*** Provided text Section Begins ***

# 4h shooting sports nationals



## bigredtn (May 28, 2009)

anyone here going? I can't wait for texas!


----------



## tannercollins10 (Oct 25, 2009)

*hey*

im in shooting sports to but not in archery. im air pistol. (junior olympian gold medalist)


----------



## madi215 (Jun 7, 2010)

this is my first year and i went to regionals and state and got 6th at both


----------



## bigredtn (May 28, 2009)

way to go guys!I won Tn state open compound.I took 2nd in NASP.I am flying down with 1 shotgun team and some air gunners from Nashville area .I am excited to go.Just competing is fun!


----------



## N7709K (Dec 17, 2008)

what exactly is this, never heard of it...


----------



## bigredtn (May 28, 2009)

*??*

4-H has air gun,skeet,trap,22 , 22 pistol, muzzle loader,open compound,recurve and nasp archery shooting.If you win at the state level you can go to Nationals which is in Texas this year.go online or call your local extension agent for 4H and ask about it.very fun and lots to do.I can't wait... 1 more week until I fly to nationals...countdown


----------



## madi215 (Jun 7, 2010)

woodlawnhunter said:


> way to go guys!I won Tn state open compound.I took 2nd in NASP.I am flying down with 1 shotgun team and some air gunners from Nashville area .I am excited to go.Just competing is fun!


i love it qnd ill probably keep doin this untill they tell me im too old!!

*** Provided text Section Ends ***
*** Listed entries Section Begins ***

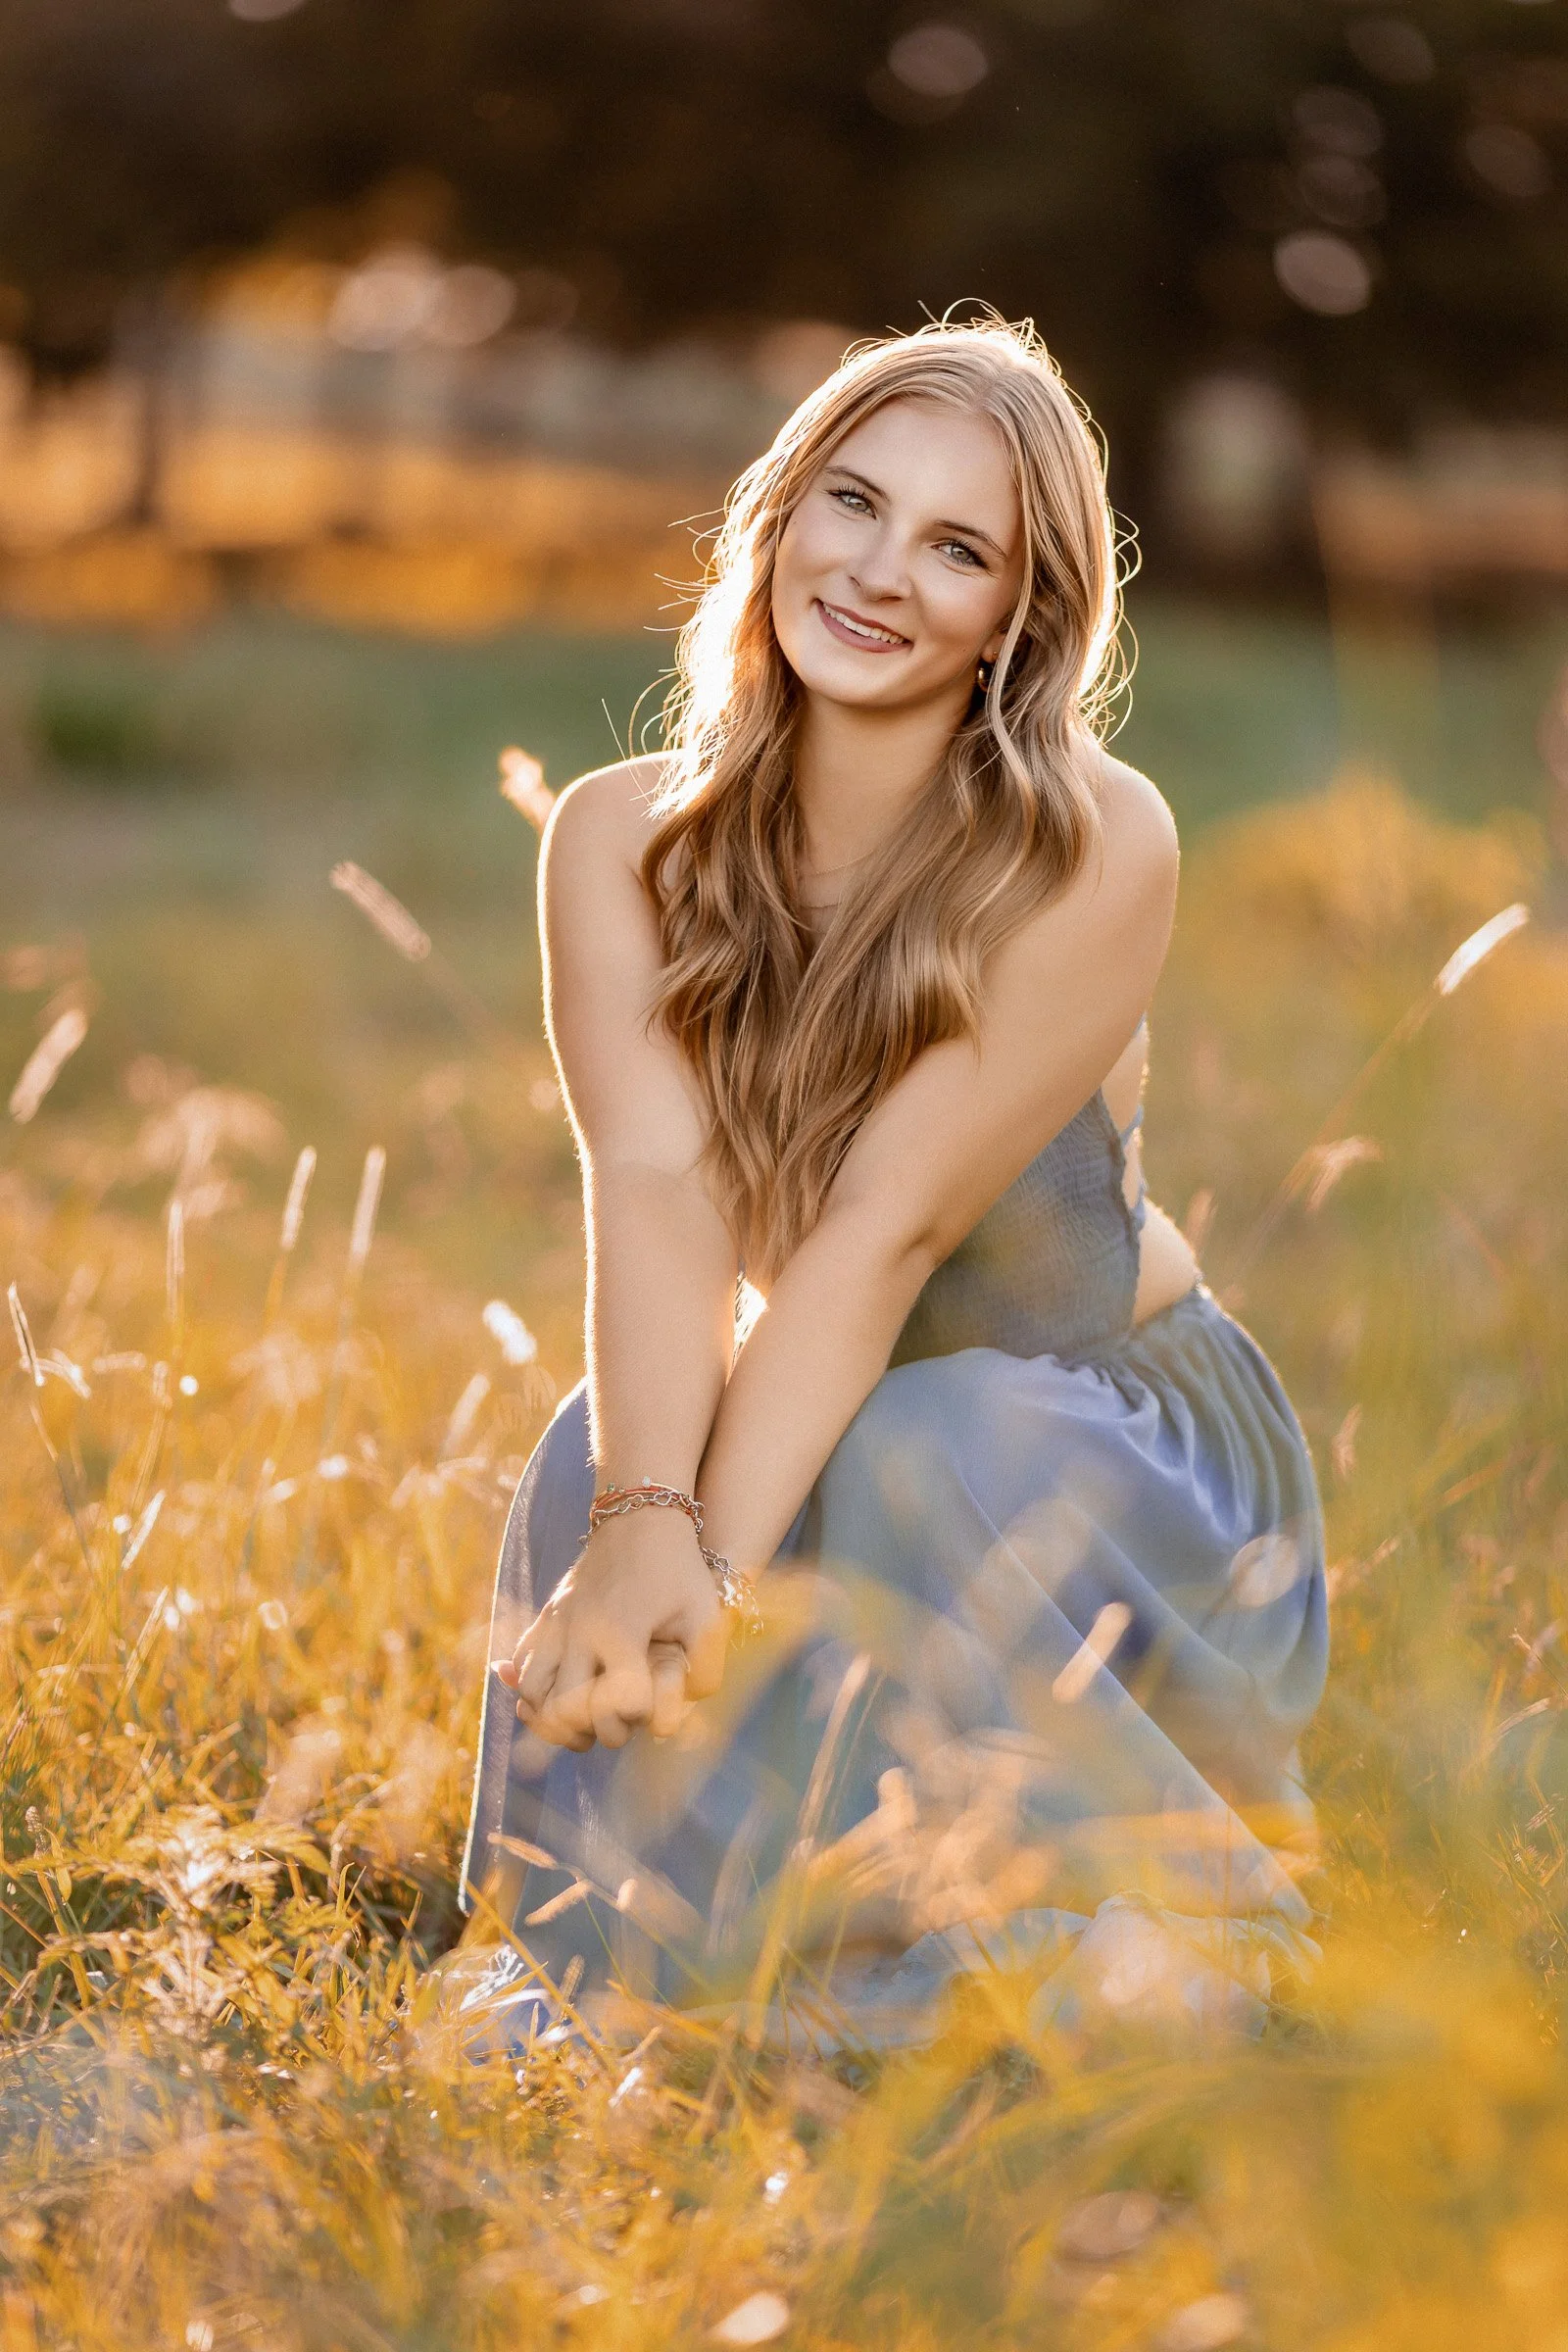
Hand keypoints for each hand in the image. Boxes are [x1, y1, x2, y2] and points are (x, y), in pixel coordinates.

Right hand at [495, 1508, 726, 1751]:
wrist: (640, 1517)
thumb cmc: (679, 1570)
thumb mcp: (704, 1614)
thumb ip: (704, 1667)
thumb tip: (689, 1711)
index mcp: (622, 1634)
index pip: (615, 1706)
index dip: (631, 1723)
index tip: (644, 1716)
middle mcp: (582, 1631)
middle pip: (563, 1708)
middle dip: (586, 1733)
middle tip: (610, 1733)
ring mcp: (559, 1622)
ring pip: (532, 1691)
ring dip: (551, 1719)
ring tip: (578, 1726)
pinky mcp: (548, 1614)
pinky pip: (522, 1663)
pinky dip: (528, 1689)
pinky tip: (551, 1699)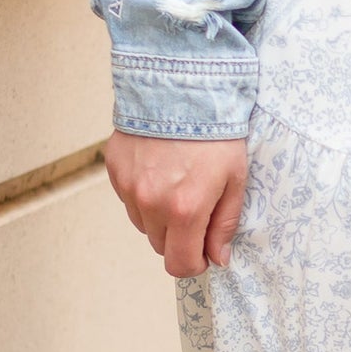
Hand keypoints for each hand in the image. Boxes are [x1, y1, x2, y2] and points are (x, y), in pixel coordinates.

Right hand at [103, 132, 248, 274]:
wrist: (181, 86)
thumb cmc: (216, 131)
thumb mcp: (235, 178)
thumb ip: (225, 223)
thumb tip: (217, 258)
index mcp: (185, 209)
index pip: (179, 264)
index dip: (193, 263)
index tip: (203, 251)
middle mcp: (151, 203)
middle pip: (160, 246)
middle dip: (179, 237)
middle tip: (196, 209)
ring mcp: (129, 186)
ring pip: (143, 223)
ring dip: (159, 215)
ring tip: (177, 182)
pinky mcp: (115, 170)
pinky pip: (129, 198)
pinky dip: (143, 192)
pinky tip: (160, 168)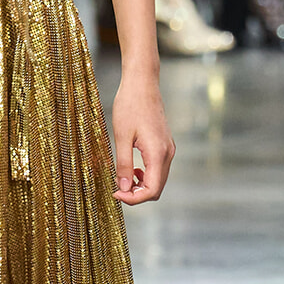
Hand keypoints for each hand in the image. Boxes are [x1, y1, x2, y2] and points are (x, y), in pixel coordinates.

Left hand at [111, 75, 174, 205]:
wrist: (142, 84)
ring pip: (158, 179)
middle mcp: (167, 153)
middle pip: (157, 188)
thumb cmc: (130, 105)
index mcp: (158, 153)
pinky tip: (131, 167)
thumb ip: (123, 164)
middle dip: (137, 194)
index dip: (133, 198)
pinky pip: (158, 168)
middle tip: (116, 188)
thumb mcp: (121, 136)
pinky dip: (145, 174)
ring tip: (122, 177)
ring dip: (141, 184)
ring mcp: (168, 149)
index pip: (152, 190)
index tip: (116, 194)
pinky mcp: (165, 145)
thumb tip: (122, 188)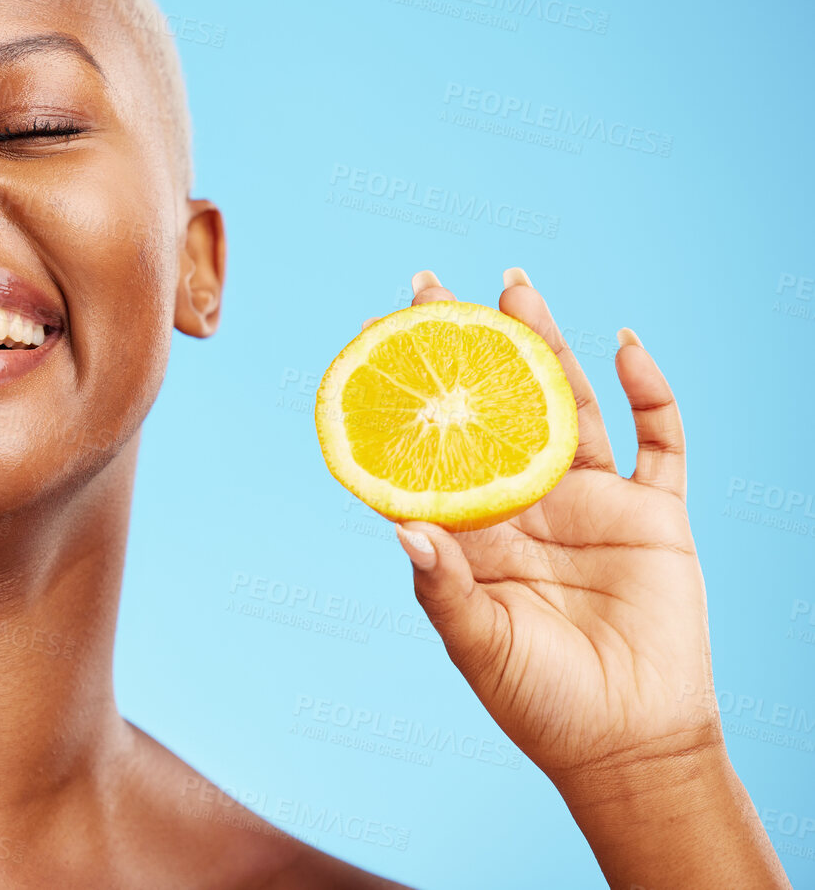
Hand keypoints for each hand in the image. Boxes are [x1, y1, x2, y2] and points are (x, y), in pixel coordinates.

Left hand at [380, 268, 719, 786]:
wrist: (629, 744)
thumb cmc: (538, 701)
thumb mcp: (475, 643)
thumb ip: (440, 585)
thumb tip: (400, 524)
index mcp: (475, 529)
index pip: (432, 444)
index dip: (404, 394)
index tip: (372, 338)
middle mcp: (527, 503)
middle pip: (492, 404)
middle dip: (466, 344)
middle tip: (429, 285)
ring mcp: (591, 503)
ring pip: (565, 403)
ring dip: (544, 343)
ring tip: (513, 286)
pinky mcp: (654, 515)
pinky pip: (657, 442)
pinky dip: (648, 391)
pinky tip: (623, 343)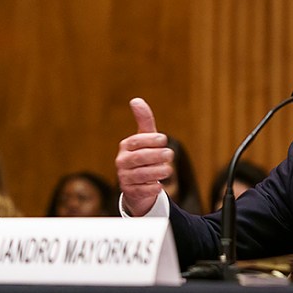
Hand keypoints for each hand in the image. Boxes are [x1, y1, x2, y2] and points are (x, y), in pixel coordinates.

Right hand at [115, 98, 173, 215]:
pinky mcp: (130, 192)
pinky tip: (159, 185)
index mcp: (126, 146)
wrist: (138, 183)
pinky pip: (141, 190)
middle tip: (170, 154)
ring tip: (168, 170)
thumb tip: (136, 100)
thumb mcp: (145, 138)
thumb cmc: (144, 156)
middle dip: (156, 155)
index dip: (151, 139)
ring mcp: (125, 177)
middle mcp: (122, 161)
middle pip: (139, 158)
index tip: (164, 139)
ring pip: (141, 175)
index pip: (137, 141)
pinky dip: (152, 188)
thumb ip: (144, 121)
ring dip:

*** Listed entries Section Ends ***

### Exercise 1
In the 4-H shooting sports thread, translate this sentence into Spanish: "If you win at the state level you can go to Nationals which is in Texas this year."
### Exercise 2
Pick up the 4-H shooting sports thread after its final post and continue it.

### Reply 1
Si ganas a nivel estatal, puedes ir a las Nacionales, que este año se celebran en Texas.

### Reply 2
Good luck!! hope you do a great job!! :teeth:


----------



## bigredtn (May 28, 2009)

5 days away from me walking out the door and going to texas for nationals. I have talked to a few people who have never heard of this event and say phhht its 4h it can't be hard,I laughed and said if you don't practice alot of long shots you best stay home,lol, we do 1/2 fita, 1/2 field,and 30 3d targets in 3 days straight in texas heat. the fita is shot at 60,50,40,30 meters, field is shot from 5 to 60 yards with fan and 1 walk up and 3d is unmarked and max is 50 yards.The way compound is set up you shoot field,fita,3d...so yardage to meters to yardage once again.....i hate switchin like that.....i have been pract. 65 yards all the way to 20 yards and hopeing that 2-3" groups at 65 will be good enough.......man am I nervous....lol....nervous for the flight and nothing gets banged around quite too badley and that I will shoot well.........TEXAS here I come! hope to see some at'ers there rep. their state.


----------



## madi215 (Jun 7, 2010)

your going to do fine just stay calm and focus, and post your scores so we can see how you did!! :teeth:


----------



## bigredtn (May 28, 2009)

thanks and will do......:nod:


----------



## PseArcheryGirl (Jun 22, 2010)

Im in 4-H but where i live they sent a form in the mail to sign up but they never set anything up...........


----------



## N7709K (Dec 17, 2008)

so long shot sounds like about 65yds.... thats not too bad


----------



## bigredtn (May 28, 2009)

I'm out and heading to the airport and will soon be in texas later today, Wish me luck!


----------



## bigredtn (May 28, 2009)

*so far*

Ryan took 10th place of over 125 shooters in field yesterday, said the wind was terrible. Today he shot FITA and don't think he did all that well as was pouring and miserable , tomorrow he shoots the 3D .we pick him up Saturday at the airport and 2 shoots in NY next week


----------



## bigredtn (May 28, 2009)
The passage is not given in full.